▶ [To do]: Rewrite the entries from the first line through the line with "17: (506, 420)", putting "upper-left" in place of "top-left" and keeping everything else the same.

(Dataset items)

········

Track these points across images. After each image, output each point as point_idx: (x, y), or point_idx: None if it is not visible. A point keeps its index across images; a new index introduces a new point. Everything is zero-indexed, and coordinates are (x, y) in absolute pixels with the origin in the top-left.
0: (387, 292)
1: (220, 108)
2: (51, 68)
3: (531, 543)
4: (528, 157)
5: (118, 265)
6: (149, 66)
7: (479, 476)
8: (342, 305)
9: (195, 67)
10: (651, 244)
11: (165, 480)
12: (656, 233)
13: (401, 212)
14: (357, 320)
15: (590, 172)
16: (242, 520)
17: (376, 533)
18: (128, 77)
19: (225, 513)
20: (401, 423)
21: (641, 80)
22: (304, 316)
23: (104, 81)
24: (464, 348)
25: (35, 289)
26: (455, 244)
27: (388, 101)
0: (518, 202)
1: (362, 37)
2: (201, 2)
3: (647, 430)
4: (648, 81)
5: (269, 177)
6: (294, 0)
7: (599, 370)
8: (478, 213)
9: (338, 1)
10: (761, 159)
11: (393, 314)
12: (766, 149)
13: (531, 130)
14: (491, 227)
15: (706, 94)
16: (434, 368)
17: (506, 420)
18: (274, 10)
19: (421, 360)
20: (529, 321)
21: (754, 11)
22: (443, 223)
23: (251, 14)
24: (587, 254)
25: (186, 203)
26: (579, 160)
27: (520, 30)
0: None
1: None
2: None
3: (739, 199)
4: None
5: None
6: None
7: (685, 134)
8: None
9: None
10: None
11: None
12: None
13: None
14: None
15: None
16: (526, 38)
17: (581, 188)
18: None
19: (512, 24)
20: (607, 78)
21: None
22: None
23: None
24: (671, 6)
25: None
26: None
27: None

········

▶ [Full output]:
Track these points across images. After each image, output each point as point_idx: (x, y), or point_idx: None if it is not visible. A point keeps its index across images; a new index introduces a new point. Everything is zero-indexed, and coordinates are (x, y) in absolute pixels with the origin in the upper-left.
0: (387, 292)
1: (220, 108)
2: (51, 68)
3: (531, 543)
4: (528, 157)
5: (118, 265)
6: (149, 66)
7: (479, 476)
8: (342, 305)
9: (195, 67)
10: (651, 244)
11: (165, 480)
12: (656, 233)
13: (401, 212)
14: (357, 320)
15: (590, 172)
16: (242, 520)
17: (376, 533)
18: (128, 77)
19: (225, 513)
20: (401, 423)
21: (641, 80)
22: (304, 316)
23: (104, 81)
24: (464, 348)
25: (35, 289)
26: (455, 244)
27: (388, 101)
0: (518, 202)
1: (362, 37)
2: (201, 2)
3: (647, 430)
4: (648, 81)
5: (269, 177)
6: (294, 0)
7: (599, 370)
8: (478, 213)
9: (338, 1)
10: (761, 159)
11: (393, 314)
12: (766, 149)
13: (531, 130)
14: (491, 227)
15: (706, 94)
16: (434, 368)
17: (506, 420)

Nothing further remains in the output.